What is being asked: Reproduce these lines with "日程" replaced by "開催日" and everything else unchanged. Omit the pictures from the output.

--------

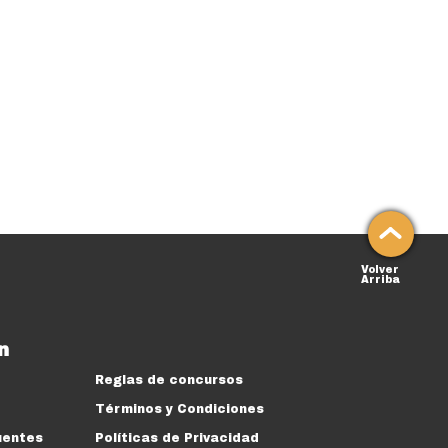
Volver
Arriba
n
Reglas de concursos
Términos y Condiciones
uentes
Políticas de Privacidad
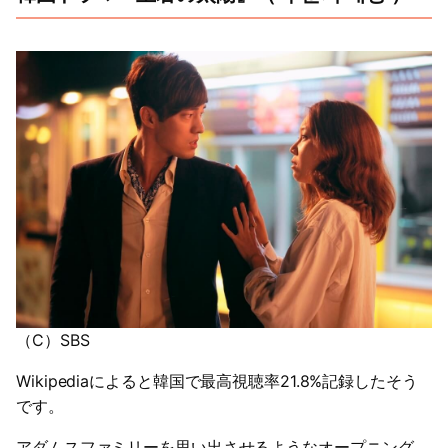
（C）SBS
Wikipediaによると韓国で最高視聴率21.8%記録したそう
です。
アダムスファミリーを思い出させるようなオープニング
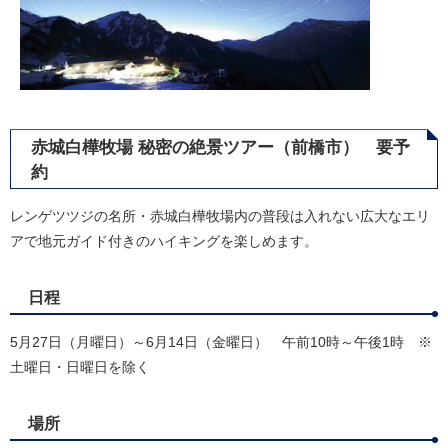
赤城白樺牧場 秘密の絶景ツアー（前橋市） 要予
約
レンゲツツジの名所・赤城白樺牧場内の普段は入れない広大なエリ
アで地元ガイド付きのハイキングを楽しめます。
日程
5月27日（月曜日）～6月14日（金曜日） 午前10時～午後1時 ※
土曜日・日曜日を除く
場所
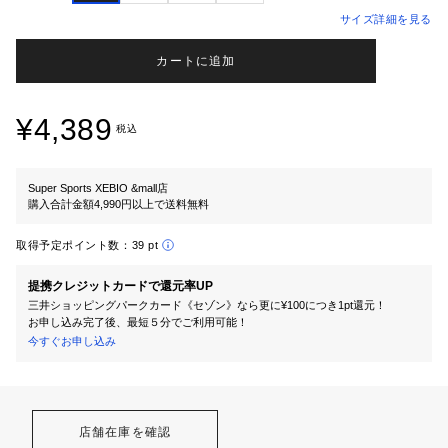
サイズ詳細を見る
カートに追加
¥4,389
税込
Super Sports XEBIO &mall店
購入合計金額4,990円以上で送料無料
取得予定ポイント数：
39 pt
提携クレジットカードで還元率UP
三井ショッピングパークカード《セゾン》なら更に¥100につき1pt還元！
お申し込み完了後、最短５分でご利用可能！
今すぐお申し込み
店舗在庫を確認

--------

Exercise output:
Volver
Arriba
n
Reglas de concursos
Términos y Condiciones
uentes
Políticas de Privacidad
（C）SBS
Wikipediaによると韓国で最高視聴率21.8%記録したそう
です。
アダムスファミリーを思い出させるようなオープニング
赤城白樺牧場 秘密の絶景ツアー（前橋市） 要予
約
レンゲツツジの名所・赤城白樺牧場内の普段は入れない広大なエリ
アで地元ガイド付きのハイキングを楽しめます。
開催日
5月27日（月曜日）～6月14日（金曜日） 午前10時～午後1時 ※
土曜日・日曜日を除く
場所
サイズ詳細を見る
カートに追加
¥4,389
税込
Super Sports XEBIO &mall店
購入合計金額4,990円以上で送料無料
取得予定ポイント数：
39 pt
提携クレジットカードで還元率UP
三井ショッピングパークカード《セゾン》なら更に¥100につき1pt還元！
お申し込み完了後、最短５分でご利用可能！
今すぐお申し込み
店舗在庫を確認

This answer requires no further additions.